Marcus West

Tampa Bay Buccaneers
- Title: Defensive line coach

Personal information
- Born: November 6, 1983 (age 42) Amory, Mississippi, U.S.
- Listed height: 6 ft 3 in (1.91 m)
- Listed weight: 280 lb (127 kg)

Career information
- Position: Defensive tackle (No. 60, 43, 97)
- High school: Columbus (MS)
- College: Memphis
- NFL draft: 2006: undrafted

Career history

Playing
- Indianapolis Colts (2006)*; Amsterdam Admirals (2007); Hamilton Tiger-Cats (2007);
- * Offseason or practice squad member only

Coaching
- Wartburg (2008) Defensive line coach; Chattanooga (2009–2015) Defensive line coach; Austin Peay (2016–2017) Assistant head coach, co-defensive coordinator & defensive line coach; Minnesota (2018) Defensive line pass rush specialist; Charlotte (2019–2021) Assistant head coach, co-defensive coordinator & defensive line coach; Buffalo Bills (2022–2023) Assistant defensive line coach; Buffalo Bills (2024–2025) Defensive line coach; Tampa Bay Buccaneers (2026–present) Defensive line coach;

Career CFL statistics
- Games played: 5
- Total tackles: 5

= Marcus West =

American football player and coach (born 1983)

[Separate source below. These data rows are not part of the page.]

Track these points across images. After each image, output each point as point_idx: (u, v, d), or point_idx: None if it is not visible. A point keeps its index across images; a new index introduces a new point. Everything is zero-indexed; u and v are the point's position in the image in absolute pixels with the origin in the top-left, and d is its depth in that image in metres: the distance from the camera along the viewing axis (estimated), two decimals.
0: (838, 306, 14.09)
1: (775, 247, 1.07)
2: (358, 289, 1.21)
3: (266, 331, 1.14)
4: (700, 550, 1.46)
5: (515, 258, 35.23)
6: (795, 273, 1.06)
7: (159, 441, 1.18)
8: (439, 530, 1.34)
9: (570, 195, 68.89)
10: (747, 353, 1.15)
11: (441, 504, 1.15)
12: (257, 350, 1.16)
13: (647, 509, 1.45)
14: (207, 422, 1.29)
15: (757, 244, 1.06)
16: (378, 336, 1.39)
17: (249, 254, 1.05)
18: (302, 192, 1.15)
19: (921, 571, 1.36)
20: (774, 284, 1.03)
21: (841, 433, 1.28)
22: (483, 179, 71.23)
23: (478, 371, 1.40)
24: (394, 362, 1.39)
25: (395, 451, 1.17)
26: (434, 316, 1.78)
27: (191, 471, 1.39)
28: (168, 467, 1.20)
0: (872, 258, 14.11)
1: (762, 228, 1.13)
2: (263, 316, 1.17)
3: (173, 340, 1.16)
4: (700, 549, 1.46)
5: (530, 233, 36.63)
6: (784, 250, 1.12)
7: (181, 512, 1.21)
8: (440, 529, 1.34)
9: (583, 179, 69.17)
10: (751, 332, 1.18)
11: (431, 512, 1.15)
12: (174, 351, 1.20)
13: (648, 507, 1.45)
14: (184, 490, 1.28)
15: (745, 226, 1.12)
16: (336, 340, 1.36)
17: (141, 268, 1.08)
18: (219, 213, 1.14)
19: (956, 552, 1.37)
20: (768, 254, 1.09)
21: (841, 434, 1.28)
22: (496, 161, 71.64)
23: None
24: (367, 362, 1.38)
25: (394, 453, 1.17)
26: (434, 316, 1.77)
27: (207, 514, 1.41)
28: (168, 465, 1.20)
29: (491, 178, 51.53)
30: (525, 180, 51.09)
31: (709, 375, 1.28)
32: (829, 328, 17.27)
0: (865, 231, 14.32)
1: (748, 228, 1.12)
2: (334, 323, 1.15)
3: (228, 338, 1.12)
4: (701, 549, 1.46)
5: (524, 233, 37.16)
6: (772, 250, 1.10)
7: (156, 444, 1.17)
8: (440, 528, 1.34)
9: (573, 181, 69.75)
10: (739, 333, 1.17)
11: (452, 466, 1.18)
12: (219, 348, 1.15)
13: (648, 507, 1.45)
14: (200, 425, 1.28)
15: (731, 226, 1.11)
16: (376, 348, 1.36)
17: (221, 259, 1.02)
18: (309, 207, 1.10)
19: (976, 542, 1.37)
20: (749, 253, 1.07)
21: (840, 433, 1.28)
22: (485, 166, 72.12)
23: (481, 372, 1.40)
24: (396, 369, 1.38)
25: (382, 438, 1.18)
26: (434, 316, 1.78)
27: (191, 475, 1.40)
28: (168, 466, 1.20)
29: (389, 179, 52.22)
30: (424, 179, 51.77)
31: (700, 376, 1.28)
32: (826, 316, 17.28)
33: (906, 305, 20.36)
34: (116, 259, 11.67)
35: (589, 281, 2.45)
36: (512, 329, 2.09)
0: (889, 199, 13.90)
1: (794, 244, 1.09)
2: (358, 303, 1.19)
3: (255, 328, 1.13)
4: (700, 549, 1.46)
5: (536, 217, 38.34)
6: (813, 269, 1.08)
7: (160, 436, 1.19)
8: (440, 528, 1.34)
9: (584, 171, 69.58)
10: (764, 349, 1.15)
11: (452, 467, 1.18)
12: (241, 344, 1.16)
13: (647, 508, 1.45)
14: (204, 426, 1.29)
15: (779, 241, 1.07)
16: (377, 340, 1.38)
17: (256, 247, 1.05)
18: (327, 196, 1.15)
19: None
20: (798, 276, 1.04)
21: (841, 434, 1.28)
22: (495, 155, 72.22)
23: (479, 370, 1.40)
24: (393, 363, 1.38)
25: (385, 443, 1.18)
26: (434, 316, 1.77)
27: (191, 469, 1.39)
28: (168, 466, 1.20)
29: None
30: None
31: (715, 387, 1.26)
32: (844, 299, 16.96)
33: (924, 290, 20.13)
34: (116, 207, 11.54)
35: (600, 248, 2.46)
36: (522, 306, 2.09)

Marcus West (born November 6, 1983) is an American football coach and former defensive tackle who is the defensive line coach for the Tampa Bay Buccaneers of the National Football League (NFL). Prior to being hired by the Buffalo Bills as the assistant defensive line coach, he was the co-defensive coordinator and defensive line coach at the University of North Carolina at Charlotte. He played for the Indianapolis Colts, Amsterdam Admirals, and Hamilton Tiger-Cats before getting into coaching. He was promoted to defensive line coach of the Bills ahead of the 2024 season, following Eric Washington’s departure to become the defensive coordinator of the Chicago Bears.

== Coaching career ==
West began his coaching career at Wartburg College as a defensive line coach before going on to Chattanooga as a defensive line coach. He joined the coaching staff of fellow Chattanooga assistant Will Healy at Austin Peay in 2016 as a co-defensive coordinator and defensive line coach.

=== Minnesota ===
West was added to the coaching staff at Minnesota in 2018 as a defensive line pass rush specialist.

=== Charlotte ===
West joined Healy's inaugural staff at Charlotte in 2019 as his assistant head coach and co-defensive coordinator.

=== Buffalo Bills ===
On February 24, 2022, the Buffalo Bills hired West as their assistant defensive line coach, replacing Jacques Cesaire, who left to become the defensive line coach for the Houston Texans.
On February 2, 2024, he was promoted to defensive line coach.

=== Tampa Bay Buccaneers ===
On January 29, 2026, the Tampa Bay Buccaneers hired West to be their defensive line coach.

== Personal life ==
West is married to the former Nikki Blassingame, an assistant on the Chattanooga women's basketball staff who he met while coaching there. Nikki is currently an assistant coach at NC State after spending one season at Charlotte.